Queen Victoria etchings auctioned in Gloucestershire
The six prints depict princesses Victoria and Alice as infants
Family etchings that were drawn and engraved by Queen Victoria have sold for £6,600.
The six prints, which depict her children Victoria and Alice as infants, sold to a telephone bidder on Wednesday afternoon.
Auctioneer Chris Albury, from Dominic Winter in Gloucestershire, described the work as "fly-on-the-wall domestic scenes inside the royal household".
Queen Victoria and Prince Albert took up etching in 1840.
Mr Albury said that apart from collections at Windsor and the British Museum, very few etchings by either existed.
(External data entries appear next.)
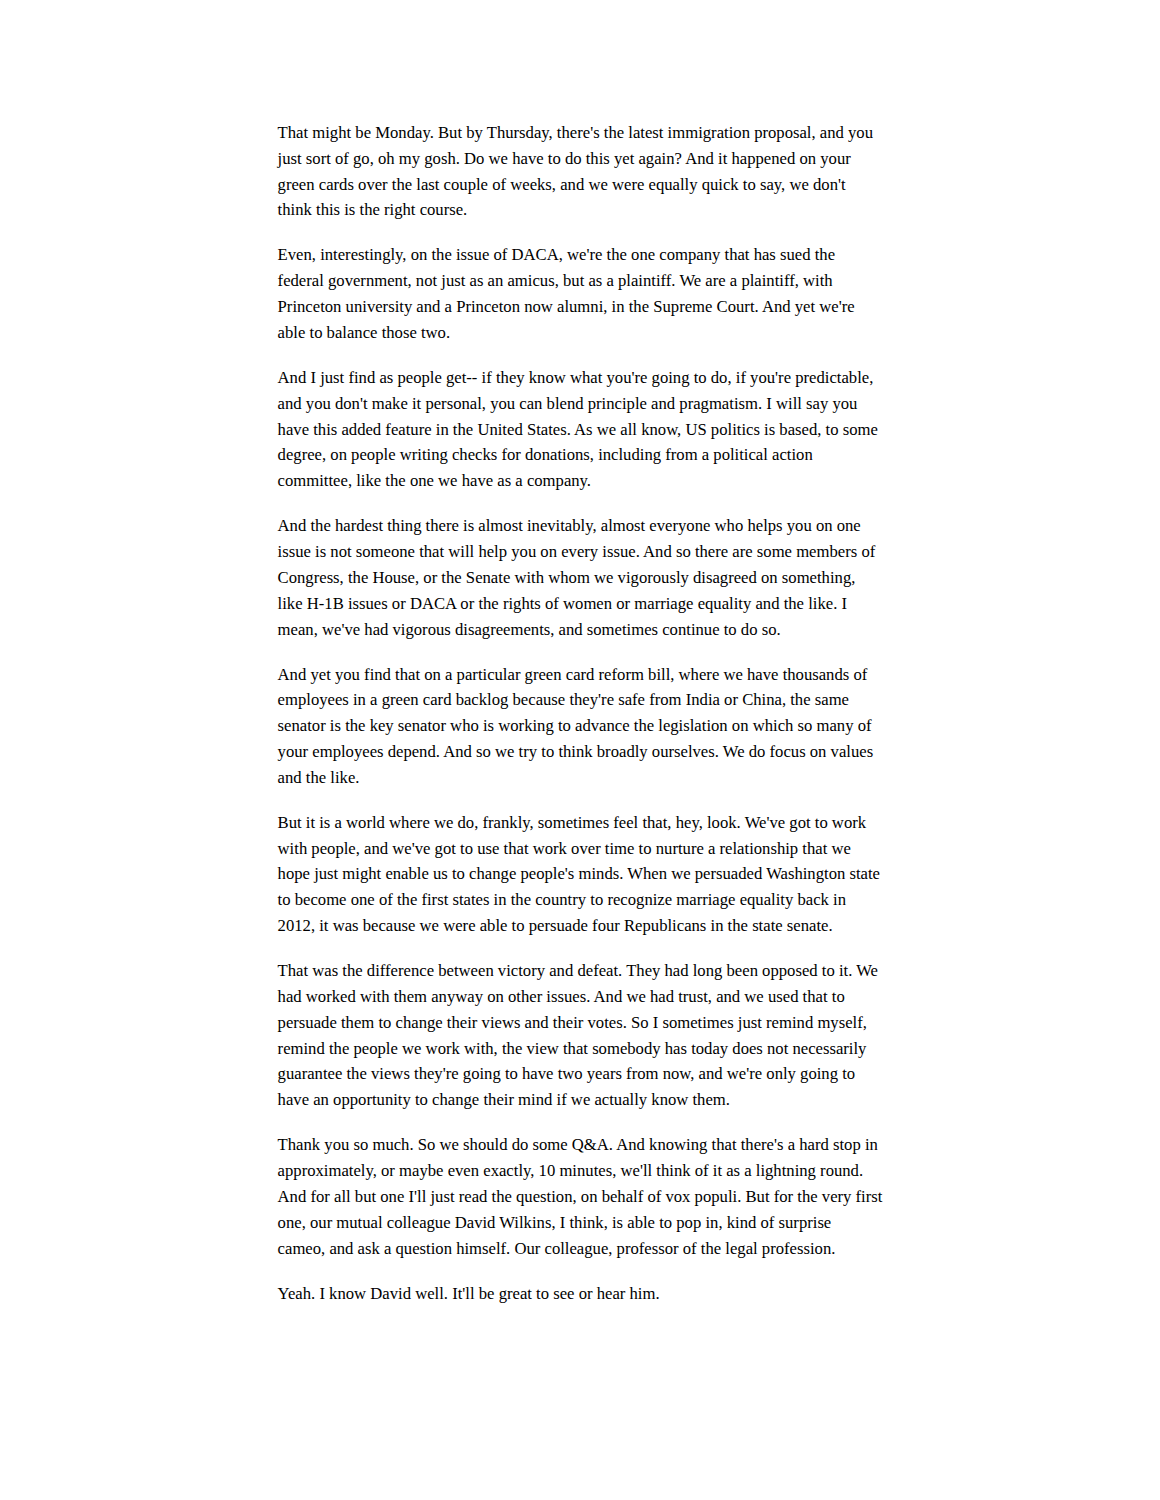That might be Monday. But by Thursday, there's the latest immigration proposal, and you just sort of go, oh my gosh. Do we have to do this yet again? And it happened on your green cards over the last couple of weeks, and we were equally quick to say, we don't think this is the right course.
Even, interestingly, on the issue of DACA, we're the one company that has sued the federal government, not just as an amicus, but as a plaintiff. We are a plaintiff, with Princeton university and a Princeton now alumni, in the Supreme Court. And yet we're able to balance those two.
And I just find as people get-- if they know what you're going to do, if you're predictable, and you don't make it personal, you can blend principle and pragmatism. I will say you have this added feature in the United States. As we all know, US politics is based, to some degree, on people writing checks for donations, including from a political action committee, like the one we have as a company.
And the hardest thing there is almost inevitably, almost everyone who helps you on one issue is not someone that will help you on every issue. And so there are some members of Congress, the House, or the Senate with whom we vigorously disagreed on something, like H-1B issues or DACA or the rights of women or marriage equality and the like. I mean, we've had vigorous disagreements, and sometimes continue to do so.
And yet you find that on a particular green card reform bill, where we have thousands of employees in a green card backlog because they're safe from India or China, the same senator is the key senator who is working to advance the legislation on which so many of your employees depend. And so we try to think broadly ourselves. We do focus on values and the like.
But it is a world where we do, frankly, sometimes feel that, hey, look. We've got to work with people, and we've got to use that work over time to nurture a relationship that we hope just might enable us to change people's minds. When we persuaded Washington state to become one of the first states in the country to recognize marriage equality back in 2012, it was because we were able to persuade four Republicans in the state senate.
That was the difference between victory and defeat. They had long been opposed to it. We had worked with them anyway on other issues. And we had trust, and we used that to persuade them to change their views and their votes. So I sometimes just remind myself, remind the people we work with, the view that somebody has today does not necessarily guarantee the views they're going to have two years from now, and we're only going to have an opportunity to change their mind if we actually know them.
Thank you so much. So we should do some Q&A. And knowing that there's a hard stop in approximately, or maybe even exactly, 10 minutes, we'll think of it as a lightning round. And for all but one I'll just read the question, on behalf of vox populi. But for the very first one, our mutual colleague David Wilkins, I think, is able to pop in, kind of surprise cameo, and ask a question himself. Our colleague, professor of the legal profession.
Yeah. I know David well. It'll be great to see or hear him.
Five of the etchings are of Princess Victoria, the Princess Royal, while the sixth features Princess Alice, he said.
Queen Victoria and Prince Albert took up etching in 1840
They were sold at Dominic Winter's auction in South Cerney, Gloucestershire by a West Country family.
Mr Albury said five phone bidders from the UK had fought it out, with the winning bidder purchasing them for £7,887 including a 19.5% premium.
"The lot was bought by an anonymous UK collector and I get the impression they were bought to be kept in the family forever more," he said.
Impressions of plates etched by the Queen and Prince Albert were pulled from a press for the couple and their close friends.
The plates were sometimes entrusted to a printer called Brown but in 1847, royal gossip journalist Jasper Tomsett Judge acquired 60 prints for £5 from Brown's employee, Middleton.
When Judge advertised an exhibition and catalogue of the prints, the Queen and Prince Albert took out an injunction to stop them entering the public domain.
The etchings that were auctioned are not known to have been subject to the injunction, Mr Albury said.